Data provided:
# # # # # # #
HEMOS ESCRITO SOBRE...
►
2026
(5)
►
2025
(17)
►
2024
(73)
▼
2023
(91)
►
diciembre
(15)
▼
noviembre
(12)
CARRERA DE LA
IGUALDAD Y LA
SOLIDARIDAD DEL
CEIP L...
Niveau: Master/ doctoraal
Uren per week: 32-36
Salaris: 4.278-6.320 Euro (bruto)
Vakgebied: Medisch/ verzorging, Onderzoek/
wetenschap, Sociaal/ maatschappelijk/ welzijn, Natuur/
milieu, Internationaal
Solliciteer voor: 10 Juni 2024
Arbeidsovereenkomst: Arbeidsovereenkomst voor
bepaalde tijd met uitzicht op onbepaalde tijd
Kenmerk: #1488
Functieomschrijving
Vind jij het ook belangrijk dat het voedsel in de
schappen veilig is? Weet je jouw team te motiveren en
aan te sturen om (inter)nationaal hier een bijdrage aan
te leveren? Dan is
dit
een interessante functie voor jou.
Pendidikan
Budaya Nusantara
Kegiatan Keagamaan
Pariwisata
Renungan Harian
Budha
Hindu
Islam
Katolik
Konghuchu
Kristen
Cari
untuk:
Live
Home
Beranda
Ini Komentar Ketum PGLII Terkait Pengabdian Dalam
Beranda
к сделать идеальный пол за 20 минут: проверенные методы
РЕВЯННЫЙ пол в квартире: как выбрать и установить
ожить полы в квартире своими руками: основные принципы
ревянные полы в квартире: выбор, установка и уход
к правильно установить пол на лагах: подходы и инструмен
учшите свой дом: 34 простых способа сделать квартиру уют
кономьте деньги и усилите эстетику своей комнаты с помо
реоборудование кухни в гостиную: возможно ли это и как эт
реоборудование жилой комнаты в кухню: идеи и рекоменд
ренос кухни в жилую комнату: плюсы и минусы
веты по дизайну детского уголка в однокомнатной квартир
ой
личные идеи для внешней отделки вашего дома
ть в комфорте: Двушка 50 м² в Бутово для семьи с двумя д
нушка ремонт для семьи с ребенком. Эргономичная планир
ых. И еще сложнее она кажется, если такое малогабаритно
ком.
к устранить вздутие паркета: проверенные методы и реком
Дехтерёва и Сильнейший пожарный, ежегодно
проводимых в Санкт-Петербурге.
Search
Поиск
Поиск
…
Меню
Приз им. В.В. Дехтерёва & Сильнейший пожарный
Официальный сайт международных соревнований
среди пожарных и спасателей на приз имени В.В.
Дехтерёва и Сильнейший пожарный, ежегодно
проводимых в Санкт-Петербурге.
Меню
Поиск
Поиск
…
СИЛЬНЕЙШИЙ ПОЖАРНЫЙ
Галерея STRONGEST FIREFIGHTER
# # # # # # #
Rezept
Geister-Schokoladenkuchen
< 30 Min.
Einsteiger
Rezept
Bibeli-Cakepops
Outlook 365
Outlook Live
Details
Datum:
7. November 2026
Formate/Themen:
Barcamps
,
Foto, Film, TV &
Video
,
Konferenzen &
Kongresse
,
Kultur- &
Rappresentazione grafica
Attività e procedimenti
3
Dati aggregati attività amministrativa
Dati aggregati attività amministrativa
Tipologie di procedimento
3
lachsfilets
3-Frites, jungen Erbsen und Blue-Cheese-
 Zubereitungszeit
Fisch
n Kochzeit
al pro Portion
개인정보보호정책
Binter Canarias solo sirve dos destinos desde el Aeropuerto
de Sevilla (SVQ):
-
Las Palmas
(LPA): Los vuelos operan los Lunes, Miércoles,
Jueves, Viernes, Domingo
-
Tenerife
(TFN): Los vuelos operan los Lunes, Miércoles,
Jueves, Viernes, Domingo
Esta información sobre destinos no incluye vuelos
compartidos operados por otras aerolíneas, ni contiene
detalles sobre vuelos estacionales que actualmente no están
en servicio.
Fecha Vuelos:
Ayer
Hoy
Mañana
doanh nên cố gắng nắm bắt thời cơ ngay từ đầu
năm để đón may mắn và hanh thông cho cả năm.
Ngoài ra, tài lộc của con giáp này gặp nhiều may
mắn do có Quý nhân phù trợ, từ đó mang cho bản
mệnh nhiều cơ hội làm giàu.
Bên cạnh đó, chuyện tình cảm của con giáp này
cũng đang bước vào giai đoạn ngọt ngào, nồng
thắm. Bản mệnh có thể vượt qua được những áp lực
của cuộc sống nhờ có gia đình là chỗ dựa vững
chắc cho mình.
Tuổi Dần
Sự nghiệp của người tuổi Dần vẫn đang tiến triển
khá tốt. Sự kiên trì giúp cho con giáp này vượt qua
# # # # # # #
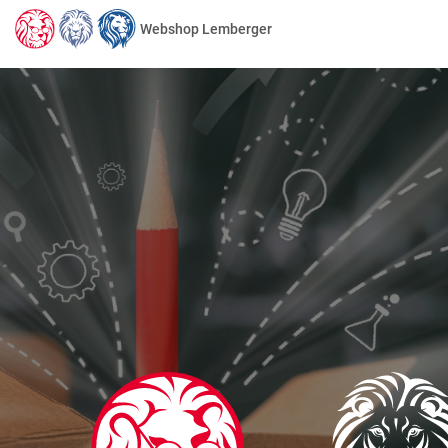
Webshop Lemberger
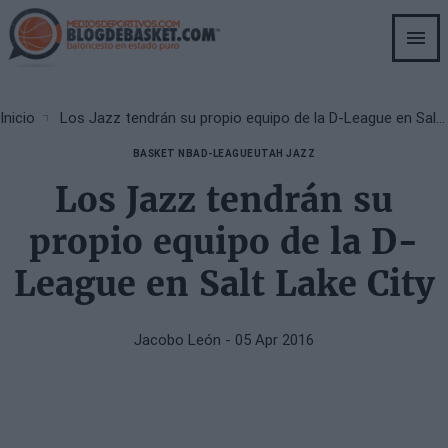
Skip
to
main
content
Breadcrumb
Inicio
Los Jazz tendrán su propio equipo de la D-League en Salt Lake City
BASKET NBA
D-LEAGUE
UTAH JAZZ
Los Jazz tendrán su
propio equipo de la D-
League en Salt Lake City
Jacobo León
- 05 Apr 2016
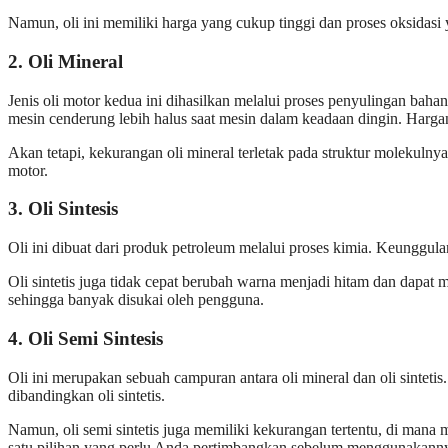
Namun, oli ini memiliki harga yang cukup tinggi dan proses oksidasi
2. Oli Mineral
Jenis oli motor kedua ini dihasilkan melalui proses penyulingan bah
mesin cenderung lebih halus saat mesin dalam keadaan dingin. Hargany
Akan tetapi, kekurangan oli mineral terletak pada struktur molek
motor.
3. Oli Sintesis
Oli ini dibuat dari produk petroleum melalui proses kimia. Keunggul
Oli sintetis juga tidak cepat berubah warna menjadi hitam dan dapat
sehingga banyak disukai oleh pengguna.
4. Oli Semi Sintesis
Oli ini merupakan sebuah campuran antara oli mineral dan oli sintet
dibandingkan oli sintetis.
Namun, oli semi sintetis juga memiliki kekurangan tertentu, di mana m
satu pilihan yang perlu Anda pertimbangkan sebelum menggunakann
# # # # # # #
Work to be completed: Recast the part of the records above that opens with the line containing "HEMOS ESCRITO SOBRE..." and closes with the line containing "Vind jij het" as a Markdown table with the columns Row and Line. Number each line in order and leave out blank lines.

Output for this exercise:
| Row | Line |
|---|---|
| 1 | HEMOS ESCRITO SOBRE... |
| 2 | ► |
| 3 | 2026 |
| 4 | (5) |
| 5 | ► |
| 6 | 2025 |
| 7 | (17) |
| 8 | ► |
| 9 | 2024 |
| 10 | (73) |
| 11 | ▼ |
| 12 | 2023 |
| 13 | (91) |
| 14 | ► |
| 15 | diciembre |
| 16 | (15) |
| 17 | ▼ |
| 18 | noviembre |
| 19 | (12) |
| 20 | CARRERA DE LA |
| 21 | IGUALDAD Y LA |
| 22 | SOLIDARIDAD DEL |
| 23 | CEIP L... |
| 24 | Niveau: Master/ doctoraal |
| 25 | Uren per week: 32-36 |
| 26 | Salaris: 4.278-6.320 Euro (bruto) |
| 27 | Vakgebied: Medisch/ verzorging, Onderzoek/ |
| 28 | wetenschap, Sociaal/ maatschappelijk/ welzijn, Natuur/ |
| 29 | milieu, Internationaal |
| 30 | Solliciteer voor: 10 Juni 2024 |
| 31 | Arbeidsovereenkomst: Arbeidsovereenkomst voor |
| 32 | bepaalde tijd met uitzicht op onbepaalde tijd |
| 33 | Kenmerk: #1488 |
| 34 | Functieomschrijving |
| 35 | Vind jij het ook belangrijk dat het voedsel in de |